Wilson College (Pennsylvania) - History

History

The college was founded by the Rev. Tryon Edwards and the Rev. James W. Wightman, pastors of Presbyterian churches in nearby Hagerstown, Maryland, and Greencastle, Pennsylvania. The original charter was granted by the Pennsylvania Legislature on March 24, 1869. Wilson was one of the first colleges in the U.S. to accept only female students and was named for Sarah Wilson (1795–1871), who gave two large donations to help get the college started. Anna J. McKeag served as Wilson’s first woman president from 1911 to 1915.

In 1967 the Wilson College sailing team won the first Intercollegiate Sailing Association national championship held in a women's event (dinghy).

In the 1970s, two tropical storms, Agnes in 1972 and Eloise in 1975, caused flood damage to low-lying buildings on campus.

Although it nearly closed its doors in 1979, a lawsuit organized by students, faculty, parents and an alumnae association succeeded in allowing the college to remain open, making it one of the few colleges to survive a scheduled closing. (It subsequently adopted the Phoenix as its mascot, to symbolize the college's survival.) Wilson has remained open as a women's college despite the trend towards turning women's colleges into coeducational institutions.

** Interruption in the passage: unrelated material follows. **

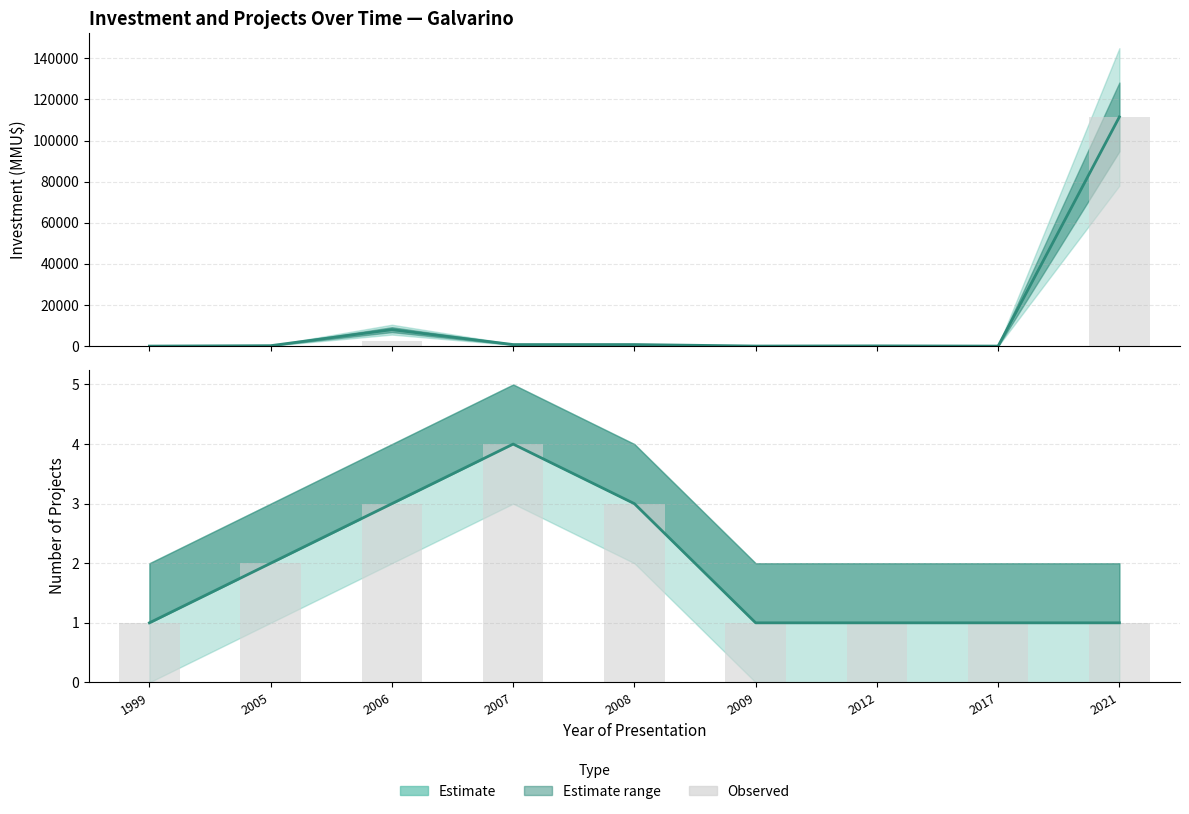

The value of Total Investment (MMU$) at 1999 is 0.0. True or false?

True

In 1982, Wilson began offering a continuing studies program to meet the needs of adults seeking post-secondary education. In 1996, the college was one of the first in the nation to offer an on-campus residential educational experience for single mothers with children. Beginning in summer 2006, Wilson offered its first graduate-degree program, a Master of Arts in Teaching (MAT) for certified elementary school teachers.

The first men to attend and to graduate from Wilson entered at the end of World War II. Men later became able to earn degrees from Wilson through the continuing education program (now called the Adult Degree Program), although the primary emphasis at the college remained its College For Women.